I would not be dis­plea­sed, Usbek, to see a let­ter writ­ten to Madrid by a Spaniard tra­vel­ling in France : I think he would avenge his nation well. What a vast field for a phleg­ma­tic and thought­ful man ! I ima­gine he would begin his des­crip­tion of Paris this way :

There is a house here where they put luna­tics16 ; off­hand you would think it is the lar­gest in the city : no, the remedy is very small for the disease. No doubt the French, extre­mely decried by their neigh­bors, lock a few luna­tics up in a house to make it appear that those out­side are some­thing else.

I leave there my Spaniard. Adieu, my dear Usbek.
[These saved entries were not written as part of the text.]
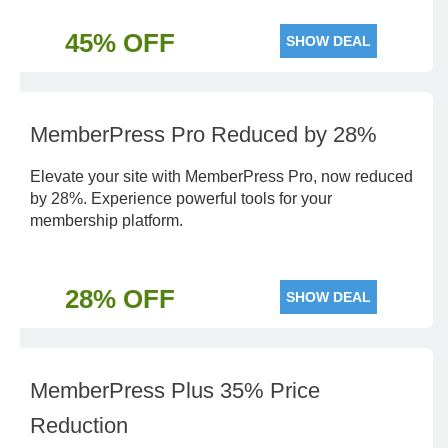
45% OFF
SHOW DEAL
MemberPress Pro Reduced by 28%
Elevate your site with MemberPress Pro, now reduced
by 28%. Experience powerful tools for your
membership platform.
28% OFF
SHOW DEAL
MemberPress Plus 35% Price
Reduction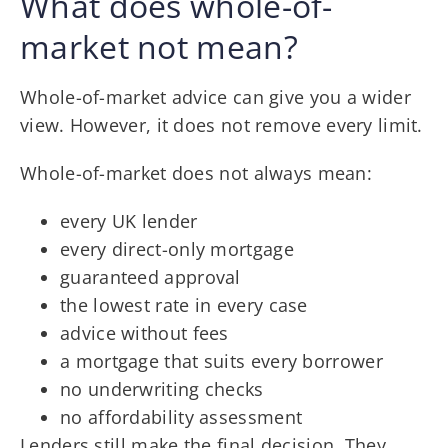
What does whole-of-
market not mean?
Whole-of-market advice can give you a wider
view. However, it does not remove every limit.
Whole-of-market does not always mean:
every UK lender
every direct-only mortgage
guaranteed approval
the lowest rate in every case
advice without fees
a mortgage that suits every borrower
no underwriting checks
no affordability assessment
Lenders still make the final decision. They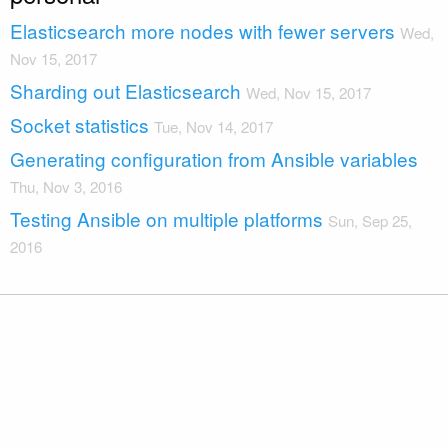
Elasticsearch more nodes with fewer servers
Wed,
Nov 15, 2017
Sharding out Elasticsearch
Wed, Nov 15, 2017
Socket statistics
Tue, Nov 14, 2017
Generating configuration from Ansible variables
Thu, Nov 3, 2016
Testing Ansible on multiple platforms
Sun, Sep 25,
2016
Paris this 17th day of the moon of Saphar 1715

This letter is a parody of relations of travel to Spain, above all of the factitious Relation du voyage d’Espagne by Mme d’Aulnoy (1691), who is one of the sources of abbé Jean de Vayrac’s État présent de l’Espagne (1718) ; she denounces in her work “a tissue of fictional tales, or sharp satires to make the Spanish look ridiculous” (vol. I, p. 7).

Jean de Castro [author’s note], i.e. João de Castro (1500-1548). It is not known where Montesquieu got this anecdote ; Vernière speculates that it could have come, directly or indirectly, from the Vida de Joam de Castro by Freire de Andrada (Lisbon, 1651).

“New Christians” were Jews, converted on pain of expulsion or worse, and their descendants.

An allusion to the fact that the Aztecs, and in particular their chief Mochtezuma, had taken the so-called conquistadores for gods in virtue of a legend about a white god. This allusion is rendered ironic by the characterization of these proud “whites” as having skin of “olive-toned whiteness” ; see also letter 117.

An implicit criticism of a nobility transformed into “pillars of the antechamber” under Louis XIV, and of the fact that in France, manual or merchant labor was unworthy of nobility.

I.e., a young priest.

Mme d’Aulnoy quotes a woman who barricades her door to put on her shoes, saying she would rather lose her life than let men see her feet (vol. II, p. 190).

Camusat cites this sentence with the comment : “I admit in good faith that I have not understood the meaning of this sentence, and I am not the only one who has sweated over the understanding of this passage” (p. 21).

According to Mme d’Aulnoy, foreigners coming to Madrid find that the women who are available carry dangers to one’s health. Vayrac confirms the endemic state of venereal diseases and discusses their effects on depopulation (vol. I, p. 73-74).

The source of this anecdote has not been identified.

A paraphrase of instructions found in the inquisitors’ manual. On the operation of the Inquisition in Spain, see letter 27, note 1 ; on the hypocrisy of the inquisitors, see letter 27.

Don Quixote.

Las Batuecas [author’s note (added in edition D)]. An old legend analyzed by Benito Jerónimo Feijoó y Montenegro in “Fábula de las Batuecas, y payses imaginarios”, in vol. IV (1730) of his Teatro critico universal (Madrid : Real Compañía des Impresores y Libreros, 1777, p. 261-292). Its nonexistence had been definitively proven, according to him, by the publication of the Verdadera Relacion, y manifiesto apologético de la antigüedad de las Batuecas by Thomás Gonzalez de Manuel (Madrid 1693).

“When the sun sets on one part of its realms, it rises on another” (d’Aulnoy, vol. II, p. 97), according to the proud assertion of Charles V.

This theme is again taken up in the letters on depopulation, 108-118, notably letter 108.

The hospice called Petites Maisons, founded in 1557 for the infirm and sick as well as for the insane.